THE WEDDING
The union of two souls in marriage is a part of every culture, as a civic bond as well as an emotional and spiritual one, but I can’t imagine any wedding ceremony anywhere more colorful, exuberant and moving than the one we filmed in rural India.
Forget the heat—after a number of subsequent days of temperatures that hovered above one hundred ten, we took the one hundred twenty degrees beneath the wedding tent in somewhat sweaty stride. The pageantry made up for it; over one thousand guests gathered to sit on rugs spread beneath a vast covering of red canvas, men in white on one side, children and women in a rainbow palette of saris on the other. Although strikingly odd to our American eyes, in most occasion, social and private, there is a distinct separation of the genders, and though commingling is not discouraged, in the formal setting, it is always men on one side, women on the other.
The chance to be a part of this affair—a colorful midway point between the extravagance of a storybook wedding and the deeply significant traditions of India—the marriage of Poonam Gundre and Nivratti Khandade was a ‘world’ moment across that allowed us, as filmmakers, to record slices of life which seem both impossibly exotic and oddly familiar.
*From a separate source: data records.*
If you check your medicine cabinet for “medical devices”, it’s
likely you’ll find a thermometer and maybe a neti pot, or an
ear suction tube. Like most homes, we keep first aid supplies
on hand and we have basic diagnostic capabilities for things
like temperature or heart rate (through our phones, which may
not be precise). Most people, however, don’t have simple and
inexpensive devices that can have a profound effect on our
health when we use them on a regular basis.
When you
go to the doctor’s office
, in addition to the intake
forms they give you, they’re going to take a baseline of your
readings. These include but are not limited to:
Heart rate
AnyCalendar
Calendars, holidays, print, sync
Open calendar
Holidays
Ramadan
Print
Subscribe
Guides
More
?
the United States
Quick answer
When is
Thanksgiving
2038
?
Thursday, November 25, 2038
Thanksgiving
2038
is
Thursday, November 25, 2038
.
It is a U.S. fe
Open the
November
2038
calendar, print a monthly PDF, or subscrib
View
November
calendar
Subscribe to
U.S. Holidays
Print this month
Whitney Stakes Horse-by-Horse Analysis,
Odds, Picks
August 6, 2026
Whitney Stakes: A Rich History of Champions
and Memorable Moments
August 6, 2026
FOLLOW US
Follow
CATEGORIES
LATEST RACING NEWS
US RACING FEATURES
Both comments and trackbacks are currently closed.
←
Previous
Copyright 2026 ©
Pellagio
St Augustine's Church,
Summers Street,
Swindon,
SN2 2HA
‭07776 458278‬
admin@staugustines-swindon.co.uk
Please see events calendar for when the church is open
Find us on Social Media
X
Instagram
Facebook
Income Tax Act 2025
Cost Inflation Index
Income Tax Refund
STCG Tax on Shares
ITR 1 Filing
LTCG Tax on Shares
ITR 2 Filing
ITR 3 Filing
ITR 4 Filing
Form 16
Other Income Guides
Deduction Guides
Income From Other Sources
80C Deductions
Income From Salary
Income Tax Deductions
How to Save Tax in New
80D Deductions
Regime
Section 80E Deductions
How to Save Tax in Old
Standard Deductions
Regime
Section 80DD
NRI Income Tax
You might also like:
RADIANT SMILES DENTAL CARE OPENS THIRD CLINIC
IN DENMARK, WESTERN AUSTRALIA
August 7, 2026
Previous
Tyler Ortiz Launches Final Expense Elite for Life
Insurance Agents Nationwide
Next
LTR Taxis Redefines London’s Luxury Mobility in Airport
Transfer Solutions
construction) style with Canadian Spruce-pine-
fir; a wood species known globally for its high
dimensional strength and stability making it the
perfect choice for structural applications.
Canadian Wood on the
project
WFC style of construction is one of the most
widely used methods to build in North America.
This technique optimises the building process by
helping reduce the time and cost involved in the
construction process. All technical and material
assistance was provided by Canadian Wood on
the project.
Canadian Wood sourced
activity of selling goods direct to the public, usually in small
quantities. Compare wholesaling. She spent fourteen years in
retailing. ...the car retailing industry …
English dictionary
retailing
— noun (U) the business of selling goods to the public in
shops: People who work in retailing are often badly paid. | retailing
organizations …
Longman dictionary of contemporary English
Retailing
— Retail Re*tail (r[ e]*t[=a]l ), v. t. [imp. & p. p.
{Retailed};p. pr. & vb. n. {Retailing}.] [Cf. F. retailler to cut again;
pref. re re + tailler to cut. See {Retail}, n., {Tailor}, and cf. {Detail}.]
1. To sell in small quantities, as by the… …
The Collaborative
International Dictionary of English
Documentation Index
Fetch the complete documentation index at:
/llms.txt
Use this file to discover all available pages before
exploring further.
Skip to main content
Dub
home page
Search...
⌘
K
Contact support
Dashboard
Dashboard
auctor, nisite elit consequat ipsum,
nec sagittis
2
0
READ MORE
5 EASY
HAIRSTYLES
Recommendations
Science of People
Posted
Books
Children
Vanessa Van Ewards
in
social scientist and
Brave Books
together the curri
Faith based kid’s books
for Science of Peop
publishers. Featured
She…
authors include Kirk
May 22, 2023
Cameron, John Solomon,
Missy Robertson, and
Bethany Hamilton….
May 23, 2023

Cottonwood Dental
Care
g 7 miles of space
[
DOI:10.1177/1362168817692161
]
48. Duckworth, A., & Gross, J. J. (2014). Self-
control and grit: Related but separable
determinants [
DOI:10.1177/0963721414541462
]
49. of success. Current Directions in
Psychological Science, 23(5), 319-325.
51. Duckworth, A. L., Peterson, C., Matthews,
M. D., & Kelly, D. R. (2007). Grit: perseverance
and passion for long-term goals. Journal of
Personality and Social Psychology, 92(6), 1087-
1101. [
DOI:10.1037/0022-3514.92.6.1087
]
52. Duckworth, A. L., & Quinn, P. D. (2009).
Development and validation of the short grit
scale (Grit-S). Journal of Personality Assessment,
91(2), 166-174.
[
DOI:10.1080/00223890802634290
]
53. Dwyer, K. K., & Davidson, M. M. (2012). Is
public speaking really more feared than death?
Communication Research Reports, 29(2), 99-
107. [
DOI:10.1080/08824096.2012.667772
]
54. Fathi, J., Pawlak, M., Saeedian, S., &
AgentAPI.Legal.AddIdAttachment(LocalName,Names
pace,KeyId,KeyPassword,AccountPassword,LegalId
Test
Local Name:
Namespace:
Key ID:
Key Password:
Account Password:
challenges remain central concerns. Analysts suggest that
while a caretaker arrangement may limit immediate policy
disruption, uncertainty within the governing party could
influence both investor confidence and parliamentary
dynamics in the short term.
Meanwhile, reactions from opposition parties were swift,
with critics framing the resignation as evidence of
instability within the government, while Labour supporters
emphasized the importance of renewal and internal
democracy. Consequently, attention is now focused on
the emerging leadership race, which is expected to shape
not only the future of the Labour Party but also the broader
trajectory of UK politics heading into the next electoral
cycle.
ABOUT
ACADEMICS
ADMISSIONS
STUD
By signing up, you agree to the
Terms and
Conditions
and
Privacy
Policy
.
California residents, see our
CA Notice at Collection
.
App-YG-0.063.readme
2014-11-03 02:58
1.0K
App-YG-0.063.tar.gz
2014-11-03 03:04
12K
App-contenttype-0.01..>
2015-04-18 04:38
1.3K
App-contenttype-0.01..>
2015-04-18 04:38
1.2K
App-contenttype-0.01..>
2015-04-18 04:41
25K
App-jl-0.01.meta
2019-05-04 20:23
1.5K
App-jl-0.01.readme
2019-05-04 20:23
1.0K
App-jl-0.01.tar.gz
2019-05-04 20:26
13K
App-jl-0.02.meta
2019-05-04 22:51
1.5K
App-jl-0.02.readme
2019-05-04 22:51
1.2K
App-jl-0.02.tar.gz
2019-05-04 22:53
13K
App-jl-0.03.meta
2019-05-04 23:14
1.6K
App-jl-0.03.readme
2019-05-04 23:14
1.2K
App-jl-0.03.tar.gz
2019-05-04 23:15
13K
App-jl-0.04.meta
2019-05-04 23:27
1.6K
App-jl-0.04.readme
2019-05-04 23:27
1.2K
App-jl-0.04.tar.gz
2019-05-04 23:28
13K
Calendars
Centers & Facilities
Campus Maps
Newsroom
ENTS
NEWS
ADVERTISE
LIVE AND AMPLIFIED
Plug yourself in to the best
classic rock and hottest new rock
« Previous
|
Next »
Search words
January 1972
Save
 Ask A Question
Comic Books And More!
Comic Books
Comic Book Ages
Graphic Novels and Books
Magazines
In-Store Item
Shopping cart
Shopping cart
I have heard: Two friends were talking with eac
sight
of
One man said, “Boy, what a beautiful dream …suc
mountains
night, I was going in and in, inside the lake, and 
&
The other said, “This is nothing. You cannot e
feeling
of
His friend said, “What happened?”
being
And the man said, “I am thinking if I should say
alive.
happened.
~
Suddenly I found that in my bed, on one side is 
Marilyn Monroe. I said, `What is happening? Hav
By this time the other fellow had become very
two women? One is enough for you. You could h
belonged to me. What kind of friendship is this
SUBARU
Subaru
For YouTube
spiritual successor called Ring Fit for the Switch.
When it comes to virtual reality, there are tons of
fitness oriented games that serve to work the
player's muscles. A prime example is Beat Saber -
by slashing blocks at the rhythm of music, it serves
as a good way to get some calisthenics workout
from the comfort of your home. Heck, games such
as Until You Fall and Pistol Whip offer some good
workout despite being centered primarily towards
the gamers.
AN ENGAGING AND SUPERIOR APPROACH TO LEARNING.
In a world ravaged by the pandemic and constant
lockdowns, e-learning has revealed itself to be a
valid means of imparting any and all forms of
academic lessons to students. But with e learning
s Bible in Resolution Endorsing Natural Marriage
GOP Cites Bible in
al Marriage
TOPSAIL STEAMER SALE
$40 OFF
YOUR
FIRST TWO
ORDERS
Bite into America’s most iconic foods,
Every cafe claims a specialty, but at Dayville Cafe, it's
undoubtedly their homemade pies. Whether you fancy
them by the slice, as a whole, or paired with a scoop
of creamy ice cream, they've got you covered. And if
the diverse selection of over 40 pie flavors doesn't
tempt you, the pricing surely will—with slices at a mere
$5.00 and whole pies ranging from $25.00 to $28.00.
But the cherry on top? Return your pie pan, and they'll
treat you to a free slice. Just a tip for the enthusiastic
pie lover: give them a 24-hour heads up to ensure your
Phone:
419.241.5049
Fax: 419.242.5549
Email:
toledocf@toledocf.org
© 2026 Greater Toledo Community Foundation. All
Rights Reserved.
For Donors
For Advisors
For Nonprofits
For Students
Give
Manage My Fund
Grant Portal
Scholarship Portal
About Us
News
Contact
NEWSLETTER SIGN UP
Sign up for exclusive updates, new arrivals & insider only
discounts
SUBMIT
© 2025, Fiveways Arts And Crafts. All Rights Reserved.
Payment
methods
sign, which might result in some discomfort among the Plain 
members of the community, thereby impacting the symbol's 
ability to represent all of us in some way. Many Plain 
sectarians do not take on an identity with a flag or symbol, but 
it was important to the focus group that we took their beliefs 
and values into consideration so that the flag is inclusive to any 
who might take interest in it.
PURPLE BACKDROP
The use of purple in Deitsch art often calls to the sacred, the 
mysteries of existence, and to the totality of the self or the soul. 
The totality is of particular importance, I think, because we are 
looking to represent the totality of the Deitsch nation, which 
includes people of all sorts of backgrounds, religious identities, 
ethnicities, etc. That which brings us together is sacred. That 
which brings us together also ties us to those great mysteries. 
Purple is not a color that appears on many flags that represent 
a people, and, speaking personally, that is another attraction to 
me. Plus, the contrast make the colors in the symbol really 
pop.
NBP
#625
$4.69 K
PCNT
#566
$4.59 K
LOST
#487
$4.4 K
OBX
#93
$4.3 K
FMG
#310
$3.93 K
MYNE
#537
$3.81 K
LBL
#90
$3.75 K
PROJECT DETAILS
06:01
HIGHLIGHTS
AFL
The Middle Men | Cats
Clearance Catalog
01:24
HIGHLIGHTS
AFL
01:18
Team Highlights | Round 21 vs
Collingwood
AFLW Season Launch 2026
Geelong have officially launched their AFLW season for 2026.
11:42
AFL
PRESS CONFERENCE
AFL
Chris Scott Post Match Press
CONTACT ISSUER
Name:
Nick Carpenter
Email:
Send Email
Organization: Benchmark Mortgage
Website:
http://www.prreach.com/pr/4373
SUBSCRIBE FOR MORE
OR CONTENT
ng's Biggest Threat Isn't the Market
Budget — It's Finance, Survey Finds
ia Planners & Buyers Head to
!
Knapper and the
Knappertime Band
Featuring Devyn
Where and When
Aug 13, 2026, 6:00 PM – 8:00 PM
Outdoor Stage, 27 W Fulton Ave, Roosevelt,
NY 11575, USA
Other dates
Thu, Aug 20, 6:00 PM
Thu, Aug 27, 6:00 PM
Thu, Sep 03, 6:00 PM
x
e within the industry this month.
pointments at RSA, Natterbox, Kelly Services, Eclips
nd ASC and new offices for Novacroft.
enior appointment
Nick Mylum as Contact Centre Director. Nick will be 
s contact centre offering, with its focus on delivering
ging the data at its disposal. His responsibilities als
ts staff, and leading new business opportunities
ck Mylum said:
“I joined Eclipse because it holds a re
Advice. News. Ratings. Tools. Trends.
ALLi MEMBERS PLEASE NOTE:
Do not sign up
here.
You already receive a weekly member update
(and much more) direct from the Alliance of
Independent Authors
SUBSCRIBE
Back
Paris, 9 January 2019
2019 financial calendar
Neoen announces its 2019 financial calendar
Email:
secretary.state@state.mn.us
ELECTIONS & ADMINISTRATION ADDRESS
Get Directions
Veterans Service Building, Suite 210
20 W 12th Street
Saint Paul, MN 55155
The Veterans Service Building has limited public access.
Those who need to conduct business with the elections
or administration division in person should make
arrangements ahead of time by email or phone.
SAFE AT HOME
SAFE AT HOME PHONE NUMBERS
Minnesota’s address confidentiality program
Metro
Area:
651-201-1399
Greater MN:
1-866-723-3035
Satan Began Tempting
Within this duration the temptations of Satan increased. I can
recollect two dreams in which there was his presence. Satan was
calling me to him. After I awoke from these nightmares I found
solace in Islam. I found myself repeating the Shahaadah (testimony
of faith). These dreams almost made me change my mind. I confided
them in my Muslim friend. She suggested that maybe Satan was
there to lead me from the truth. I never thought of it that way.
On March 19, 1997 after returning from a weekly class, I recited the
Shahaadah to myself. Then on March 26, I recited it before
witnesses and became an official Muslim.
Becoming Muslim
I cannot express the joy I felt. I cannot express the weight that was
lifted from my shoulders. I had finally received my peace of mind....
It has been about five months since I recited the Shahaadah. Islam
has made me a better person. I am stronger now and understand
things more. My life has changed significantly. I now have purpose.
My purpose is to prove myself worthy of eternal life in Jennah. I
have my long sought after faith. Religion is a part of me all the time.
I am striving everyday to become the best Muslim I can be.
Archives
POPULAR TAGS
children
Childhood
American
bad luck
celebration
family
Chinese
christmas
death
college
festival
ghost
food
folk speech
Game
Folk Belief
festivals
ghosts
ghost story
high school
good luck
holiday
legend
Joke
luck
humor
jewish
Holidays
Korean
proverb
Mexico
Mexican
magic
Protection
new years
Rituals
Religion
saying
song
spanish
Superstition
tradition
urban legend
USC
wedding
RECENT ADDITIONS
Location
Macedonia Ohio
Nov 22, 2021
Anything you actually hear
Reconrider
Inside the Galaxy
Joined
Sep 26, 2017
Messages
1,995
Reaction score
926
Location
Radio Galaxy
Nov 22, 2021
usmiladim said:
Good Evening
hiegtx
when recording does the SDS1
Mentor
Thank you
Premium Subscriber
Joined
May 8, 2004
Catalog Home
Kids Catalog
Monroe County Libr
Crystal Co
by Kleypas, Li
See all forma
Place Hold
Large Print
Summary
Like most Hindu weddings, the ceremony can’t be understood purely along religious lines, and is said to resemble the sort of alliances formed in ancient Greece and Egypt. Mehndi is seen on virtually everyone’s hands and feet; it is the application of temporary henna tattoos in patterns so intricate that they may border on the astonishing, especially those that graced the bride. The groom wore a more subdued version, which looked like a bursting sun on his palm.
The costumes, not only of the bridal couple, but of the guests were outrageously beautiful, like stage costumes. Such festive garb included our host Avinash Rachmale, of course… Poonam is Avinash’s niece, the daughter of his sister Sulochana Gundre and her husband Baburao Gundre. As tradition dictates, Poonam wore a red sari draped modestly over her hair and Nivratti was dressed in a kafni, a long shirt which extended to his knees, with pijamo leggings and a turban.
Most remarkably, during the actual service, the altar was loaded down with people, participants or observers, children, photographers, friends as well as members of the wedding party. It is safe to say that nobody in the ‘congregation’—all outdoors, under a canopy known as a mandap—saw a single moment of the actual uniting of Poonam and Nivratti. This wonderfully good-natured rubbernecking was miles removed from the somewhat sobering church or synagogue marriages most of us had witnessed in the past, where folks sit quietly, and most assuredly in their assigned seats. But the human emotions that accompanied Poonam and Nivratti’s life transition; the nerves, the tears, the unbridled joy experienced by both families, were universal.